# [TASK ITEM A]
From the TiKV thread below, list the abbreviations it names as concepts in the implementation of Bigtable.

# [SOURCE TEXT]
___

Original topic: 关于TiKV行存储实现列的疑问

| username: TiDBer_U161qhfO

In the implementation of Bigtable, there are multiple concepts such as LG/CF/Qu.
In fact, in this model, what is exposed to the business is a concept similar to ‘column’, but the underlying storage is still in the form of rows.
For example:
Users use set(rowkey, cf1, “column1”, value) to read and write
The storage side uses <rowkey_cf_column1, value> to actually use leveldb for storage

In TiKV, CF is not exposed to users, and it is actually only dependent on transaction implementation. Moreover, I understand that the underlying storage is truly “row”-based? According to the document (https://tidb.net/blog/4fbd0203)
My understanding of this document is that the data format orchestrated at the TiKV underlying level is <rowkey, [value1, value2, …]>, and the encoding format of the value is as mentioned in the document. If my understanding is accurate, I have a few questions:

  1. For this organization method, why not use multiple rows as implemented in Bigtable? What are the advantages and disadvantages of each?
  2. If a user changes the data of a certain ‘column’, how is it actually implemented in TiKV? (Read Modify Write?)
  3. The compute side will push down some compute tasks to the storage layer, such as (where name=‘Tikv’), so the storage side actually knows the meaning of each column, right? The main reason for asking this question is to understand whether orchestrating this data on the business side can reduce the complexity of storage, or whether it is indeed SQL that currently manages the schema. For example, for storage, it is just K-V (storage does not know the format of V), and after reading this data, only the upper-layer SQL computation can parse this part of the data.

___

# [DATA]
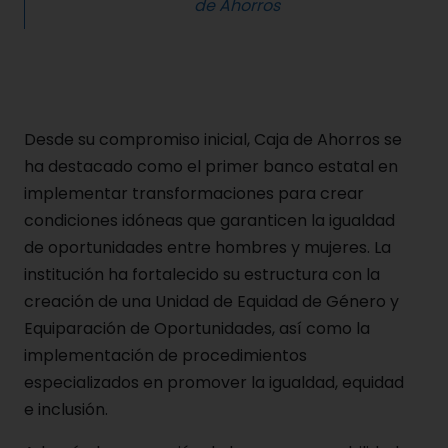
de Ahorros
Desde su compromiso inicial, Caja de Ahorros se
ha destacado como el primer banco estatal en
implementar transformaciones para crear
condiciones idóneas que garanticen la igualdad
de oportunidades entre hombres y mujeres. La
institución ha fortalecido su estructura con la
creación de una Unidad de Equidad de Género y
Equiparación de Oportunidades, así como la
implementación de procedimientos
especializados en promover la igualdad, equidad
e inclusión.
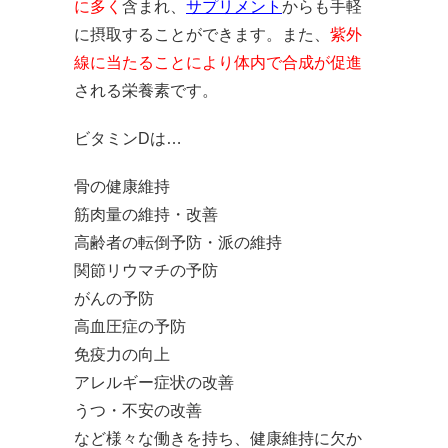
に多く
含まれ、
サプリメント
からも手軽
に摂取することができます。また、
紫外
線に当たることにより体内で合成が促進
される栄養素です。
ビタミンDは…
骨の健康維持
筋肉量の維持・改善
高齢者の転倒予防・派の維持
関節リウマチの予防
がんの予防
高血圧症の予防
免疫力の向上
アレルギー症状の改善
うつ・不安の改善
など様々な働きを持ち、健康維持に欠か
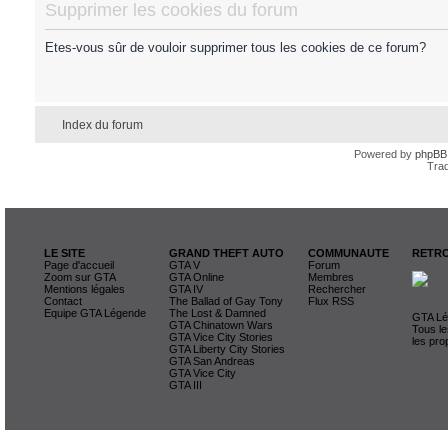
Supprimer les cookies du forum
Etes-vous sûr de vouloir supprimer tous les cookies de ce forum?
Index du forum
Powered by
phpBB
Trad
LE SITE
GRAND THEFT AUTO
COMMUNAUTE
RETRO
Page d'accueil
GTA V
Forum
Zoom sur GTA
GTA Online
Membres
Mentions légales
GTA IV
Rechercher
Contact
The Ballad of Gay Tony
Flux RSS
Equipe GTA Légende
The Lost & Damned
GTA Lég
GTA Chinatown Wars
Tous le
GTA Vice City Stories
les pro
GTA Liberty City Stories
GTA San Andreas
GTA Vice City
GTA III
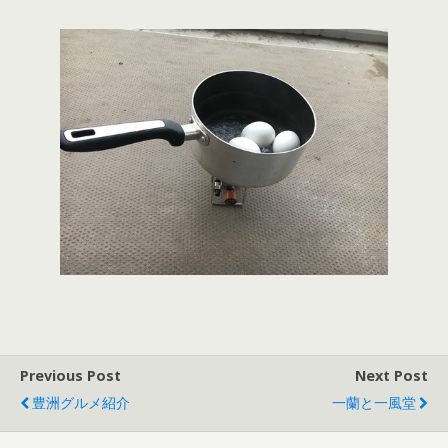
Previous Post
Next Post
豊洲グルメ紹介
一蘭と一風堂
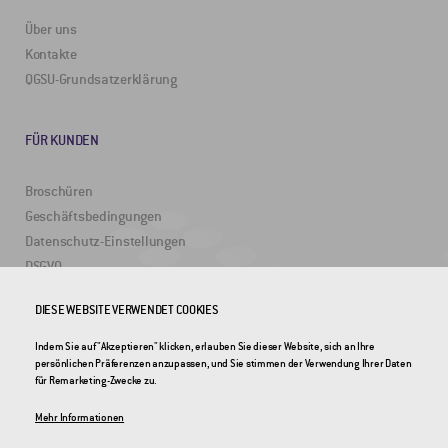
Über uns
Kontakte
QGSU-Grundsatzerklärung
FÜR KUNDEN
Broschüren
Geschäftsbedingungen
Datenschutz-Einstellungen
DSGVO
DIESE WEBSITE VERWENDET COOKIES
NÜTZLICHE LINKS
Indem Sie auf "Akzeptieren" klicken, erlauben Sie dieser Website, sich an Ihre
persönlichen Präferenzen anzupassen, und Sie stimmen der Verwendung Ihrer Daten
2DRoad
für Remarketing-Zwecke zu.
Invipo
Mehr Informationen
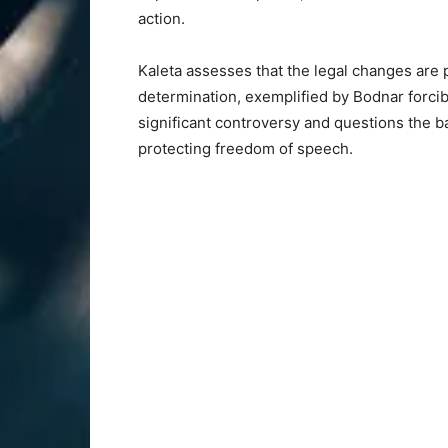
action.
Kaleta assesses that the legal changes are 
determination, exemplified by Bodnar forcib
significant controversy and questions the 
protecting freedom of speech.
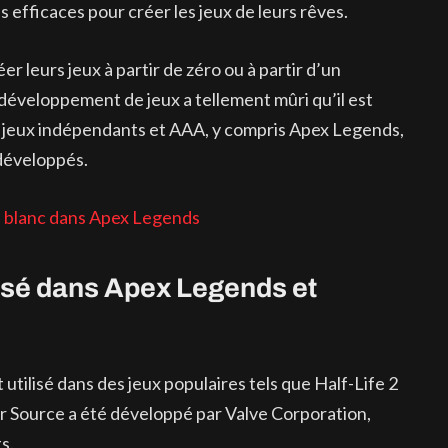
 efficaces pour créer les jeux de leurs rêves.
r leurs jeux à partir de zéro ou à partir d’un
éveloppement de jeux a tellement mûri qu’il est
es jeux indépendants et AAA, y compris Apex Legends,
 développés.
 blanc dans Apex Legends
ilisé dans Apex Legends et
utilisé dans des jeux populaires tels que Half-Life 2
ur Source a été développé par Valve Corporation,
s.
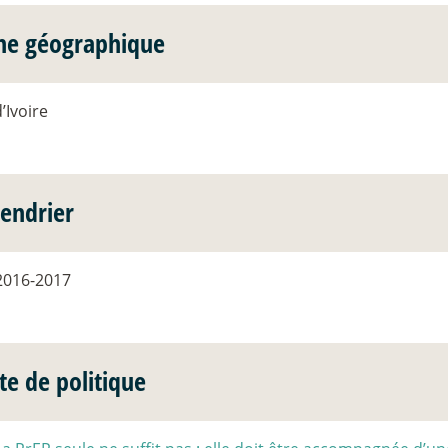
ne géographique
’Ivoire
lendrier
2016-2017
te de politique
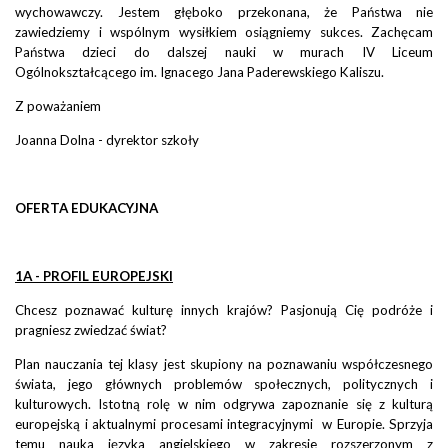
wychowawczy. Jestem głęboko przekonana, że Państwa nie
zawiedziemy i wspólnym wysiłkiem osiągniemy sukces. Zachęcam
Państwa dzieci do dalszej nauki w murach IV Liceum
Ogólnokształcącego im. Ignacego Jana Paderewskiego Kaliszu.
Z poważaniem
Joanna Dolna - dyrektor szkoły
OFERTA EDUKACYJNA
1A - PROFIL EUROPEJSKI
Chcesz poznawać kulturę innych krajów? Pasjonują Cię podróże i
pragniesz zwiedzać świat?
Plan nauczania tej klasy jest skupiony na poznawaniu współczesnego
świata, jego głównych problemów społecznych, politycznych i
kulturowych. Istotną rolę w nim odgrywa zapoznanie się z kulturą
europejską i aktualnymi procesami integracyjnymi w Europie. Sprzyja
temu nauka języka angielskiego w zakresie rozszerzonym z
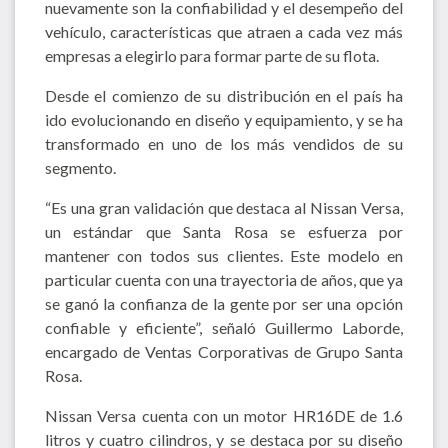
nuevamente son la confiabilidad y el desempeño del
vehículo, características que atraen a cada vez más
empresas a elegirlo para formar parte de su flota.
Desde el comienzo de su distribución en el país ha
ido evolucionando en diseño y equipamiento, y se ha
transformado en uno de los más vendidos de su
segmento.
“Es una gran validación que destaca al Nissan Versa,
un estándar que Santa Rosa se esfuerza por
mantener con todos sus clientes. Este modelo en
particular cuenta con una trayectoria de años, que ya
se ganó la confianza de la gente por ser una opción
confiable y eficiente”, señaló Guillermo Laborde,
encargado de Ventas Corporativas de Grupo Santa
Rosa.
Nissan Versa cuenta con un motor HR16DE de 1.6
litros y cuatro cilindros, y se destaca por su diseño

___

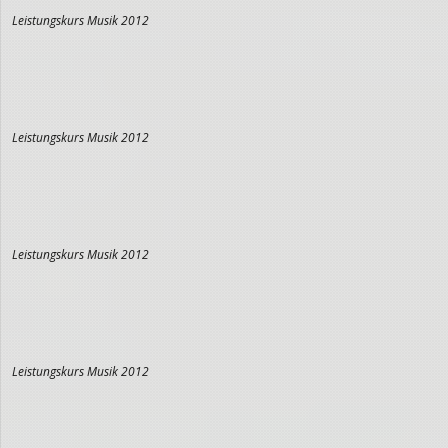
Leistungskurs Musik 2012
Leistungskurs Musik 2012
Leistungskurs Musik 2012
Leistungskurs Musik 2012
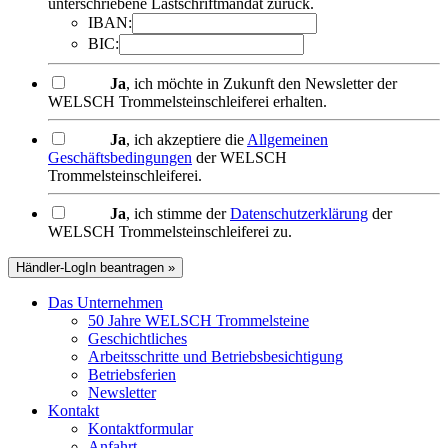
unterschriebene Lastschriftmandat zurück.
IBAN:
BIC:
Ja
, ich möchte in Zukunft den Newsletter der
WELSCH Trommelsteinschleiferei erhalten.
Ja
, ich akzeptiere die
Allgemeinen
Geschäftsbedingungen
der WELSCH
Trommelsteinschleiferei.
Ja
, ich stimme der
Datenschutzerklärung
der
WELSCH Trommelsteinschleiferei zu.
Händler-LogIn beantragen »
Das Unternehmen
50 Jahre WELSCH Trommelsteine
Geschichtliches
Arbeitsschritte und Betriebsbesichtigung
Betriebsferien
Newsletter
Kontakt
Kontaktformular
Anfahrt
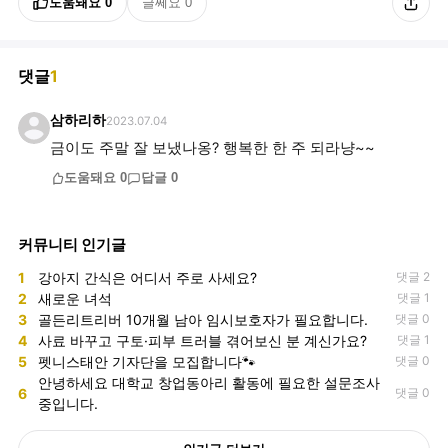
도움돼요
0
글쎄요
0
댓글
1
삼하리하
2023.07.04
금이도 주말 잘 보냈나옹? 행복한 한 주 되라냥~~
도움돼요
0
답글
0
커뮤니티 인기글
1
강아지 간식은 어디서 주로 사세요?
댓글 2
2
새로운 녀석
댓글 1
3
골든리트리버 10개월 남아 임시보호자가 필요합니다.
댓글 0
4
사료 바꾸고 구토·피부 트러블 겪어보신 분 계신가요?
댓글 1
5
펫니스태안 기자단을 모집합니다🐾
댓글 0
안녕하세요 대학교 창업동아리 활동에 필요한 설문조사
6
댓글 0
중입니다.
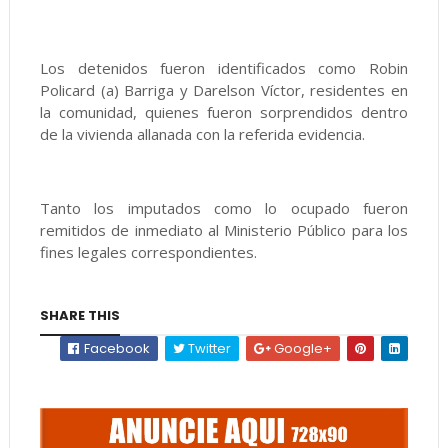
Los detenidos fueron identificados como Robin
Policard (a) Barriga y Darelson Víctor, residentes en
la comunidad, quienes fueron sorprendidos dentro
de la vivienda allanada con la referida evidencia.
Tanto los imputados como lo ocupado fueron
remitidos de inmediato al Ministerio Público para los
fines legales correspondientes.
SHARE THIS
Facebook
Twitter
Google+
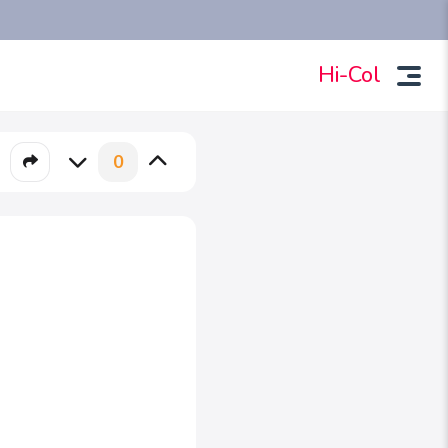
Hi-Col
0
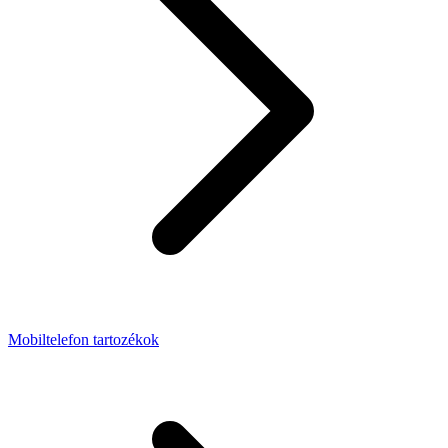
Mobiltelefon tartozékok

___

# [TASK ITEM B]
Report how many lines in the rows above contain the string "Santa". Case counts. Give only the number.

# [SOLUTION A]
LG, CF, Qu

# [SOLUTION B]
2